Podany fragment:
***
Reklama

Z boiskiem w Łubnie i drogą w Witanowie

10/01/2015 10:17
Mimo wątpliwości i z długiem większym od planowanego przyjęto budżet na ten rok w Kołczygłowach. - Daleko nam do maksymalnego zadłużenia dopuszczalnego przez przepisy - zapewnia wójt Kołczygłów, Wacław Kozłowski.
Jednym z pierwszych samorządów na Ziemi Bytowskiej, który przyjął swój plan dochodów i wydatków na ten rok, jest Gmina Kołczygłowy. Radni spotkali się na sesji 22.12. Świąteczna atmosfera nie uśpiła czujności radnych, którzy swoje uwagi zgłosili już przed głosowaniem nad Wieloletnią Prognozą Finansową, czyli preludium do dyskusji o budżecie. - W poprzedniej opinii Regionalnej Izby Obrachunkowej wystawionej do WPF zapisano, że zadłużenie naszej gminy na poziomie 8,2 mln zł w kolejnych latach nie wzrośnie. Teraz widzę, że planujemy zaciągnięcie kolejnego kredytu na ponad 2,1 mln zł. Czy wskaźnik dopuszczalnego zadłużenia zostanie zachowany? - pytał radny Artur Kalinowski.
***
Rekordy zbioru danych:
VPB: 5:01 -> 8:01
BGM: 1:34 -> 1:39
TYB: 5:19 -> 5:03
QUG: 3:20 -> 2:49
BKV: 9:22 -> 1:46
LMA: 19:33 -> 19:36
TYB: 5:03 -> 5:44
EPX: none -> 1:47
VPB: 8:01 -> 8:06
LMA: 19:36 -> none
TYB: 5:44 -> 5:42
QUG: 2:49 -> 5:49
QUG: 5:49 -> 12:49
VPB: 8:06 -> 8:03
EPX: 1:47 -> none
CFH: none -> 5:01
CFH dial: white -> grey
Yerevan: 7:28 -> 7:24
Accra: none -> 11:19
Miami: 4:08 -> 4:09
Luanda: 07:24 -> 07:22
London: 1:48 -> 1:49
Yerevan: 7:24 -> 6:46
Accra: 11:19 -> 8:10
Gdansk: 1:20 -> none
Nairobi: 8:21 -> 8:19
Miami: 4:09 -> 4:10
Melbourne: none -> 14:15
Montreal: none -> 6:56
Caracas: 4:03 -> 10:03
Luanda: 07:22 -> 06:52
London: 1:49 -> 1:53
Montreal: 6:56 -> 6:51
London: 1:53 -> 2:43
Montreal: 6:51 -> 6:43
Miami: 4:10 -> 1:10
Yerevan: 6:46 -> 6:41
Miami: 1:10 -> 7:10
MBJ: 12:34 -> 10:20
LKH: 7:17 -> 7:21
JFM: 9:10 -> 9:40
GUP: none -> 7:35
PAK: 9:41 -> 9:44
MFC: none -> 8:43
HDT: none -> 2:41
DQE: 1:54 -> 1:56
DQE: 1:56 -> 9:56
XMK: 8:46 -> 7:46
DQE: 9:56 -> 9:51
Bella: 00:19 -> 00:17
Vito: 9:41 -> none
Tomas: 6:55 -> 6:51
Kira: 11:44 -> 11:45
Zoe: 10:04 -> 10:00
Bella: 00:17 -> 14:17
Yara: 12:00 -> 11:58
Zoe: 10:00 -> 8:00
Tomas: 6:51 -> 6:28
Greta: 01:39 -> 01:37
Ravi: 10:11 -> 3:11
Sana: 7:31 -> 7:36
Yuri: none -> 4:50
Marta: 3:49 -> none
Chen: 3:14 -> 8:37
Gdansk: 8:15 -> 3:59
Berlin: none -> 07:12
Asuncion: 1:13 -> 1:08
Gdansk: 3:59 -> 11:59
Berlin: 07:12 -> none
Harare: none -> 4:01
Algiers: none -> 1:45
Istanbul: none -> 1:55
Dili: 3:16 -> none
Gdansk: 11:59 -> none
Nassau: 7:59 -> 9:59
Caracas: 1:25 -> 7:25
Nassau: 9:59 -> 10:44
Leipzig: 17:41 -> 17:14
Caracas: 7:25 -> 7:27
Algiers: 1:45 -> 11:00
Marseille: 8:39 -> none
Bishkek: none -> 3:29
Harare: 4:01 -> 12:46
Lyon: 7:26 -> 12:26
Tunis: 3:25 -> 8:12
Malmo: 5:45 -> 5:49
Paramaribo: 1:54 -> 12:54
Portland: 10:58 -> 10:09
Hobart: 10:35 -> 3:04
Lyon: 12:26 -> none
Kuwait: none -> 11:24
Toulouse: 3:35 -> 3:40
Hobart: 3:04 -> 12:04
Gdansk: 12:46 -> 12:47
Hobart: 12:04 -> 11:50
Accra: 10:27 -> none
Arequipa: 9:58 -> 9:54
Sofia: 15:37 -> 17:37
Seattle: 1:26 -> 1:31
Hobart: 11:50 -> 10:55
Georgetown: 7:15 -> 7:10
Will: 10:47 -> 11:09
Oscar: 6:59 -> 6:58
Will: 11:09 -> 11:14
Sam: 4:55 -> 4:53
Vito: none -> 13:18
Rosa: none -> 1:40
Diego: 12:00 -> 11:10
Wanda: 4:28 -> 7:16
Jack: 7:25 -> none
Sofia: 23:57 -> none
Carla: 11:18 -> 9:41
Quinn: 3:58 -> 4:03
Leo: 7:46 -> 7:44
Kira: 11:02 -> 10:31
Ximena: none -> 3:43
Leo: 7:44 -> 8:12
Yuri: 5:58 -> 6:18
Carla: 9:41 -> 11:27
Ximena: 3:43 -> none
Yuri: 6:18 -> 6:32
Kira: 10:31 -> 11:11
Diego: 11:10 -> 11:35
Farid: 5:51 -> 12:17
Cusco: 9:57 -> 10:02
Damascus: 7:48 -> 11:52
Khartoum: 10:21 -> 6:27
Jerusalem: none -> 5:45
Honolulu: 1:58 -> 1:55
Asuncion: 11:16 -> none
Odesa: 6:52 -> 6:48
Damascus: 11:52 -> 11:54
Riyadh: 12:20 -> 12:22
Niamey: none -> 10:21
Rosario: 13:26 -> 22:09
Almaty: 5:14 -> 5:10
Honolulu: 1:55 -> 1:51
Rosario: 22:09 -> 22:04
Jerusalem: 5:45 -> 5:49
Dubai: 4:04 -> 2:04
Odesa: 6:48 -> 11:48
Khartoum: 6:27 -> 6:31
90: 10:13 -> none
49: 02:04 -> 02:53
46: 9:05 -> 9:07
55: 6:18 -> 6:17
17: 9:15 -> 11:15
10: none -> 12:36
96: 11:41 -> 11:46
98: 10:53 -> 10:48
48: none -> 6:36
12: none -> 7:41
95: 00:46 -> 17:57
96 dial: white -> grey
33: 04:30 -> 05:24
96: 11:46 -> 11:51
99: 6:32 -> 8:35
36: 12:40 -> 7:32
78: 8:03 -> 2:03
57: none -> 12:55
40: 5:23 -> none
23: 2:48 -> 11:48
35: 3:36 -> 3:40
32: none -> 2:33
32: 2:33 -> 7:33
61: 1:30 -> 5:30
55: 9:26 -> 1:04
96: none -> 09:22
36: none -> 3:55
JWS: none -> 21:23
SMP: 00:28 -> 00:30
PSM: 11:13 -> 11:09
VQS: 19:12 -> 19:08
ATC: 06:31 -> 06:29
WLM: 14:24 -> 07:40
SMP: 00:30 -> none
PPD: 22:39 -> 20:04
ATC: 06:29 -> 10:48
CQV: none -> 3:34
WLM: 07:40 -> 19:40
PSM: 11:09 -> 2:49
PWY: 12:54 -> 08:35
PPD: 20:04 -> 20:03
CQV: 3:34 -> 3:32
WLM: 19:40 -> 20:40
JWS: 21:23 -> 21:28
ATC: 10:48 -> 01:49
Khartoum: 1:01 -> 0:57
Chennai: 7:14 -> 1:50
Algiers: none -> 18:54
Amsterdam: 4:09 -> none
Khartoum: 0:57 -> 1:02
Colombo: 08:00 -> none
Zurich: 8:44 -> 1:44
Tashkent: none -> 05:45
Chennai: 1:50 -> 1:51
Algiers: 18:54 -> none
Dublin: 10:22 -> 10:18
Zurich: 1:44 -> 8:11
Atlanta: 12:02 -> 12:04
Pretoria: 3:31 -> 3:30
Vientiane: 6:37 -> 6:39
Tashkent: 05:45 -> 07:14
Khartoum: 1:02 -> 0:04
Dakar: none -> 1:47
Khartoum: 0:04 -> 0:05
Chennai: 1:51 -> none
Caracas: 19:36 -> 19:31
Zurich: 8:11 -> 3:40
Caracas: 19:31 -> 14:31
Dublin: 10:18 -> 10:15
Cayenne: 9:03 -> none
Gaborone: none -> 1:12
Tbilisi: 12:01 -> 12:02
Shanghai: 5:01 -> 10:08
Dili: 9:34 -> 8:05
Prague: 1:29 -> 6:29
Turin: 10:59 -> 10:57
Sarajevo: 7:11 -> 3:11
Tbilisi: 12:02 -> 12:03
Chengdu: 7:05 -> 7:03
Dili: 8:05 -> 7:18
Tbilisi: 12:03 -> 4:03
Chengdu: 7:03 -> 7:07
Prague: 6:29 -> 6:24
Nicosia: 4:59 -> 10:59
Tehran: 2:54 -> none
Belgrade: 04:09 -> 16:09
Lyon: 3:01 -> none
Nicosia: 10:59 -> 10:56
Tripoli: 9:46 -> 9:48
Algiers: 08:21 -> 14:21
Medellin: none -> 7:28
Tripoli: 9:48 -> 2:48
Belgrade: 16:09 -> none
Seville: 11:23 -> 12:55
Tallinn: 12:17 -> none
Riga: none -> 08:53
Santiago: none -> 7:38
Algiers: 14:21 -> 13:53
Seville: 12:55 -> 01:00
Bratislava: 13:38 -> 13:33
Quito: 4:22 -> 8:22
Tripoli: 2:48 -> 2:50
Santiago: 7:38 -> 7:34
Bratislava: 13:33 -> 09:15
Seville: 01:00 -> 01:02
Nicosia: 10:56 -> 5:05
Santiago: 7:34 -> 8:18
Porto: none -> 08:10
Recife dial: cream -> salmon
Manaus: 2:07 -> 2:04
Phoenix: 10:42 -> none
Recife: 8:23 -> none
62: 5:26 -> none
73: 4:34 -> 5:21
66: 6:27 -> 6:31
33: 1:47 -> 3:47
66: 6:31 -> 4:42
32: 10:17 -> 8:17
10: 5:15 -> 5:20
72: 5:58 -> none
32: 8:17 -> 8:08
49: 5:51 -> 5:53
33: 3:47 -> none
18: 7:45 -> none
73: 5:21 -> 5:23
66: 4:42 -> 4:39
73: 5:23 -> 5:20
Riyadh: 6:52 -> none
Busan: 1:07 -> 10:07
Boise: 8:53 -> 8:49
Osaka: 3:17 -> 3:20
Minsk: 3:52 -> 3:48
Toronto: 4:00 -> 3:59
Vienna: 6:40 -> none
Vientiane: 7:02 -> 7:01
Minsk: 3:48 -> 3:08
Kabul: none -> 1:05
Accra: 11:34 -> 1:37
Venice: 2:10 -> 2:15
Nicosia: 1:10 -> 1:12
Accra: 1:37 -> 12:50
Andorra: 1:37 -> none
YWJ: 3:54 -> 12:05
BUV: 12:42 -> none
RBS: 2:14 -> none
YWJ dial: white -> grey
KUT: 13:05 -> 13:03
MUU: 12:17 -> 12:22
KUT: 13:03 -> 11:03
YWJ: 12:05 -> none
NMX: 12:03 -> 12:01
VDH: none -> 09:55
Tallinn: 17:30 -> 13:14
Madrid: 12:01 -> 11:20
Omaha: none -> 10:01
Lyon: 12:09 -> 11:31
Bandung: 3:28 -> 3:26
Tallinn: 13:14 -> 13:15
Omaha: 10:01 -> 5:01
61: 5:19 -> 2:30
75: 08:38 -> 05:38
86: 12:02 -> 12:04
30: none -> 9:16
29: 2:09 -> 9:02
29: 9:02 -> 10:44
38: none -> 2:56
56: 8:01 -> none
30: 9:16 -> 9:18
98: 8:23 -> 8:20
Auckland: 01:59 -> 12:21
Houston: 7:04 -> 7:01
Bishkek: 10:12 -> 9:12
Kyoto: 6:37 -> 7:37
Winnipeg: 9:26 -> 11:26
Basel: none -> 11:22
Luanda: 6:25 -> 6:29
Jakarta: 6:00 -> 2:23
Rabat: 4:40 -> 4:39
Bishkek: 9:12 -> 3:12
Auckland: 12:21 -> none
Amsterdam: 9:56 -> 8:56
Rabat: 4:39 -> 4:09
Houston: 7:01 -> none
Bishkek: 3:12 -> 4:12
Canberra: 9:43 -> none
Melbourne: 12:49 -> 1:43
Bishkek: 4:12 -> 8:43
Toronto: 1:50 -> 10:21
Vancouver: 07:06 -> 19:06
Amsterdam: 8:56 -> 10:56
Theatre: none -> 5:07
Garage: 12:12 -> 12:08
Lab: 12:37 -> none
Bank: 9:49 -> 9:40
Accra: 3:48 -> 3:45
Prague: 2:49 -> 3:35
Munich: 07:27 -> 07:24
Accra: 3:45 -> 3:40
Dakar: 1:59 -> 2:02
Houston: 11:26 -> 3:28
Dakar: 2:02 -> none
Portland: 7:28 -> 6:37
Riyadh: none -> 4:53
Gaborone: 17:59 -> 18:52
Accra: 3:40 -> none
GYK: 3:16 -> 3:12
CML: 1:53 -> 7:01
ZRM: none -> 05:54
***
Polecenia do ćwiczenia:
a: Streść tekst o budżecie Kołczygłów w dwóch zdaniach.
b: Proszę wyodrębnić z tekstu o budżecie Kołczygłów fragment, zaczynając od słów „Jednym z pierwszych” i kończąc po słowach „radny Artur Kalinowski.”.
Wykaz nie jest potrzebny do wykonania zadań.

Wyniki:
a: Gmina Kołczygłowy jako jeden z pierwszych samorządów na Ziemi Bytowskiej przyjęła budżet na ten rok, mimo wątpliwości i z długiem większym od planowanego, a wójt Wacław Kozłowski zapewnia, że gminie daleko do maksymalnego zadłużenia dopuszczalnego przez przepisy. Przed głosowaniem nad Wieloletnią Prognozą Finansową radny Artur Kalinowski przypomniał, że według wcześniejszej opinii Regionalnej Izby Obrachunkowej zadłużenie gminy na poziomie 8,2 mln zł nie miało rosnąć, i zapytał, czy przy planowanym kredycie na ponad 2,1 mln zł wskaźnik dopuszczalnego zadłużenia zostanie zachowany.

b:
Jednym z pierwszych samorządów na Ziemi Bytowskiej, który przyjął swój plan dochodów i wydatków na ten rok, jest Gmina Kołczygłowy. Radni spotkali się na sesji 22.12. Świąteczna atmosfera nie uśpiła czujności radnych, którzy swoje uwagi zgłosili już przed głosowaniem nad Wieloletnią Prognozą Finansową, czyli preludium do dyskusji o budżecie. - W poprzedniej opinii Regionalnej Izby Obrachunkowej wystawionej do WPF zapisano, że zadłużenie naszej gminy na poziomie 8,2 mln zł w kolejnych latach nie wzrośnie. Teraz widzę, że planujemy zaciągnięcie kolejnego kredytu na ponad 2,1 mln zł. Czy wskaźnik dopuszczalnego zadłużenia zostanie zachowany? - pytał radny Artur Kalinowski.